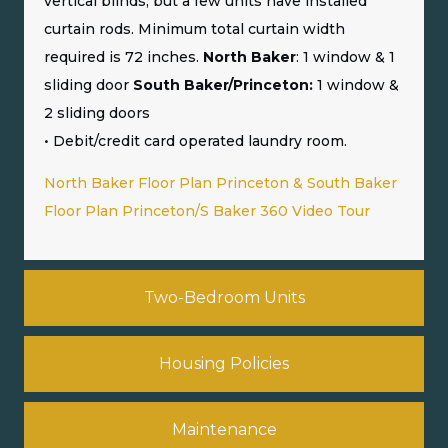
vertical blinds, but a few units have installed
curtain rods. Minimum total curtain width
required is 72 inches.
North Baker
: 1 window & 1
sliding door
South Baker/Princeton:
1 window &
2 sliding doors
• Debit/credit card operated laundry room.
North Baker Floor Plan
Princeton & South Baker
Floor Plan
Princeton/S Baker 360 Video Tour
Two-Bedroom Units
Housing Policies
Maintenance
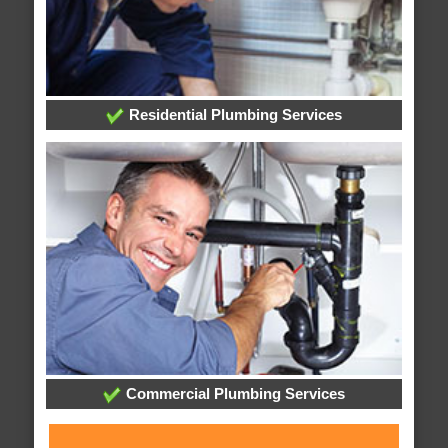
Residential Plumbing Services
Commercial Plumbing Services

◇ ◇ ◇

# What the task asks
Express the lines of text in the records as a JSON list of strings, one string per line and with blank lines left out. Leave the pictures out of the answer.

# Written response
[
  "vertical blinds, but a few units have installed",
  "curtain rods. Minimum total curtain width",
  "required is 72 inches.",
  "North Baker",
  ": 1 window & 1",
  "sliding door",
  "South Baker/Princeton:",
  "1 window &",
  "2 sliding doors",
  "• Debit/credit card operated laundry room.",
  "North Baker Floor Plan",
  "Princeton & South Baker",
  "Floor Plan",
  "Princeton/S Baker 360 Video Tour",
  "Two-Bedroom Units",
  "Housing Policies",
  "Maintenance",
  "Residential Plumbing Services",
  "Commercial Plumbing Services"
]